Regensburg:"So viel Loyalität haben sie nicht"

Im Korruptionsprozess werden brisante Telefonate abgespielt

Von Andreas Glas, Regensburg

Im Regensburger Korruptionsprozess hat das Gericht am Dienstag erneut abgehörte Telefonate der Angeklagten abgespielt. Die Mitschnitte sollen Erkenntnisse bringen über fragwürdige Parteispenden, die aus dem Umfeld des Bauunternehmers Volker Tretzel auf das Wahlkampfkonto des suspendierten SPD-Oberbürgermeisters Joachim Wolbergs flossen. In einem der Telefonate äußert Tretzel seinen Ärger darüber, dass keiner seiner Mitarbeiter "den Mut gehabt hat", bei der Kriminalpolizei auszusagen, die Spenden aus deren Einkommen geleistet zu haben. "So viel Loyalität haben sie nicht", sagt Tretzel. Dies ist auch eine Kernfrage im Prozess: Haben mehrere Tretzel-Mitarbeiter aus eigenem Antrieb gespendet oder waren sie Strohmänner, die in Tretzels Auftrag spendeten, um dessen Unterstützung für Wolbergs zu verschleiern?

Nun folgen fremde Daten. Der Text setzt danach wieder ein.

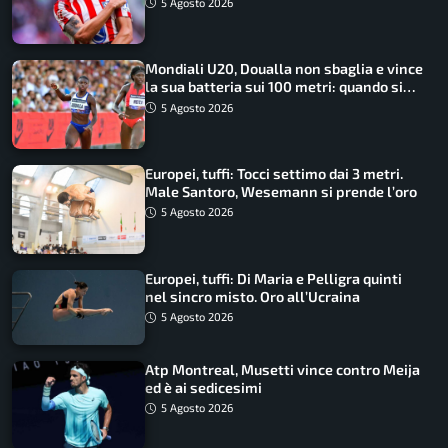
5 Agosto 2026
Mondiali U20, Doualla non sbaglia e vince
la sua batteria sui 100 metri: quando si
disputano le finali
5 Agosto 2026
Europei, tuffi: Tocci settimo dai 3 metri.
Male Santoro, Wesemann si prende l’oro
5 Agosto 2026
Europei, tuffi: Di Maria e Pelligra quinti
nel sincro misto. Oro all’Ucraina
5 Agosto 2026
Atp Montreal, Musetti vince contro Meija
ed è ai sedicesimi
5 Agosto 2026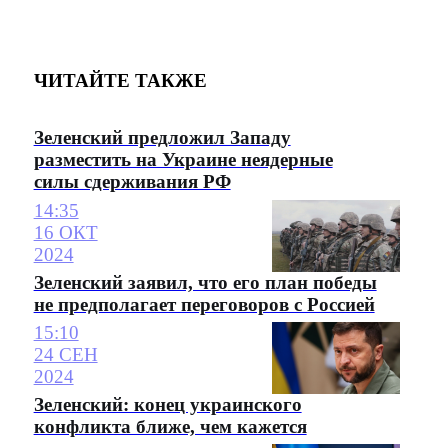
ЧИТАЙТЕ ТАКЖЕ
Зеленский предложил Западу
разместить на Украине неядерные
силы сдерживания РФ
14:35
16 ОКТ
2024
Зеленский заявил, что его план победы
не предполагает переговоров с Россией
15:10
24 СЕН
2024
Зеленский: конец украинского
конфликта ближе, чем кажется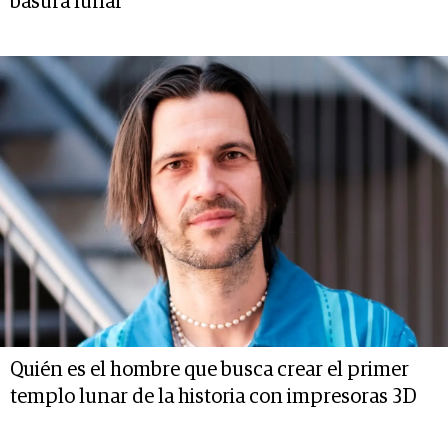
basura lunar
Quién es el hombre que busca crear el primer
templo lunar de la historia con impresoras 3D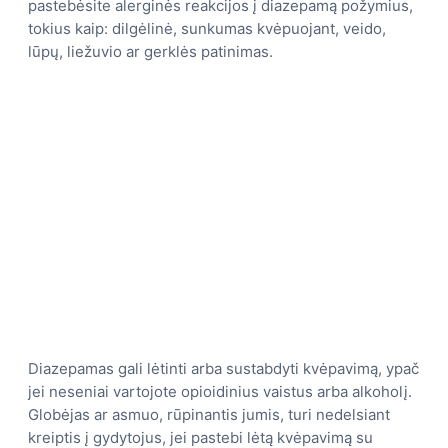
pastebėsite alerginės reakcijos į diazepamą požymius,
tokius kaip: dilgėlinė, sunkumas kvėpuojant, veido,
lūpų, liežuvio ar gerklės patinimas.
Diazepamas gali lėtinti arba sustabdyti kvėpavimą, ypač
jei neseniai vartojote opioidinius vaistus arba alkoholį.
Globėjas ar asmuo, rūpinantis jumis, turi nedelsiant
kreiptis į gydytojus, jei pastebi lėtą kvėpavimą su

Zu einem Mitarbeiter habe er gesagt, er solle seine Aussagen bei der Kripo "schnell berichtigen", sagt Tretzel in demselben Telefonat. Er sagt darin auch: "Das kann ja gar nicht sein, dass wir dafür bestraft werden." Damit meint er offenbar den Zusammenhang, den die Staatsanwaltschaft zwischen Tretzels Spenden und Bauvorhaben seiner Firma in Regensburg sieht. "Wo soll denn da der Vorteil liegen?", fragt Tretzel am Telefon. Einen Vorteil durch seinen Wohnungsbau habe "nur die Stadt Regensburg" gehabt. Die Staatsanwaltschaft beurteilt dies anders. Sie wirft Tretzel Bestechung vor und Wolbergs Bestechlichkeit. Die Strafkammer hat die Anklage auf Vorteilsgewährung respektive Vorteilsannahme herabgestuft.

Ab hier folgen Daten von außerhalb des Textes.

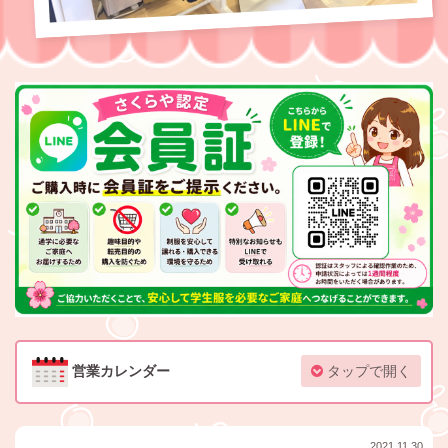
営業カレンダー
タップで開く
2021.11.30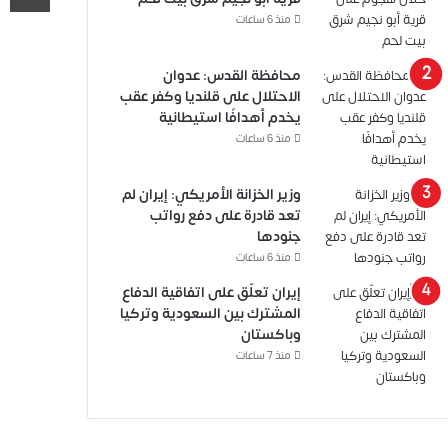
منذ 6 ساعات
محافظة القدس: عدوان
الاحتلال على قلنديا وكفر عقب
يخدم أهدافًا استيطانية
منذ 6 ساعات
وزير الخزانة الأمريكي: إيران لم
تعد قادرة على دفع رواتب
جنودها
منذ 6 ساعات
إيران تعلّق على اتفاقية الدفاع
المشترك بين السعودية وتركيا
وباكستان
منذ 7 ساعات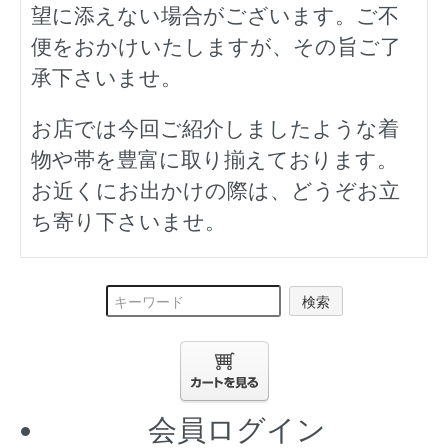
望に添えない場合がございます。ご不
便をおかけいたしますが、その旨ご了
承下さいませ。
お店では今回ご紹介しましたような着
物や帯を豊富に取り揃えております。
お近くにお出かけの際は、どうぞお立
ち寄り下さいませ。
検索
会員ログイン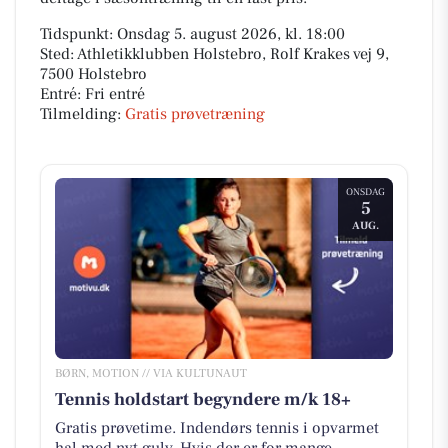
Tidspunkt: Onsdag 5. august 2026, kl. 18:00
Sted: Athletikklubben Holstebro, Rolf Krakes vej 9,
7500 Holstebro
Entré: Fri entré
Tilmelding:
Gratis prøvetræning
ONSDAG
5
AUG.
BØRN, MOTION // VIA KULTUNAUT
Tennis holdstart begyndere m/k 18+
Gratis prøvetime. Indendørs tennis i opvarmet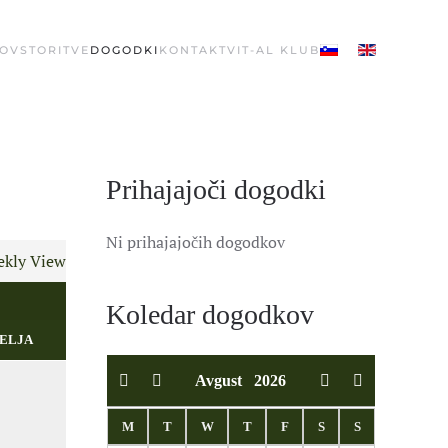
OV
STORITVE
DOGODKI
KONTAKT
VIT-AL KLUB
Prihajajoči dogodki
Ni prihajajočih dogodkov
kly View
Koledar dogodkov
ELJA
Avgust
2026
M
T
W
T
F
S
S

In einem Telefonat mit Regensburgs SPD-Chefin Margit Wild spricht Wolbergs über die Spenden, die in Einzelbeträgen knapp unterhalb der gesetzlichen Veröffentlichungsgrenze von 10 000 Euro flossen. Die Spender hätten gesagt: "Wir wollen Ihnen mehr geben, aber wir verteilen das auf die nächsten Jahre", um die jährlichen Spenden unter der 10 000-Euro-Marke zu halten. "Das ist auch alles völlig legal", sagt Wolbergs zu Wild. Zudem betont er, gewusst zu haben, dass auch nach dem OB-Wahlkampf 2014 "weitere Spendengelder" an ihn fließen. Offenbar für problematisch hielt dies Norbert Hartl, früher SPD-Rathausfraktionschef und wegen Beihilfe angeklagt. In einem abgehörten Telefonat sagt Hartl, dies sei ein Problem, da der OB "eine feste Ausgabesituation herbeigeführt" habe, indem er sein Wahlkampfbüro auch nach der OB-Wahl weiterführte. Wolbergs habe wohl geglaubt, "ewig die Spenden zu kassieren", um dieses Büro weiter finanzieren zu können.

Vor dem Abspielen der Telefonate war zum zweiten Mal Christian Schlegl als Zeuge geladen, Wolbergs CSU-Konkurrent bei der OB-Wahl 2014. Dabei zitierte Wolbergs-Verteidiger Peter Witting aus Dokumenten zu Ermittlungen, die die Staatsanwaltschaft wegen fragwürdiger Spenden auch gegen Schlegl führt. Laut Witting seien die Spenden, die die CSU im Wahlkampf erhielt, ähnlich hoch gewesen wie jene an die SPD. Schlegl wiederum sagte, er habe von Tretzel insgesamt knapp 90 000 Euro erhalten, verteilt auf drei Jahre, ebenfalls in Tranchen knapp unter 10 000 Euro. In Erinnerung geblieben sei ihm, dass ihm Tretzel zwar Geld gegeben, aber gesagt habe: "Sie gewinnen die Wahl eh nicht, die gewinnt der Wolbergs."Zudem habe Tretzel gesagt: Falls Schlegl mehr Geld brauche, dürfe er "gern noch mal kommen, er würde dann noch mehr besorgen". Der Prozess wird am Montag fortgesetzt.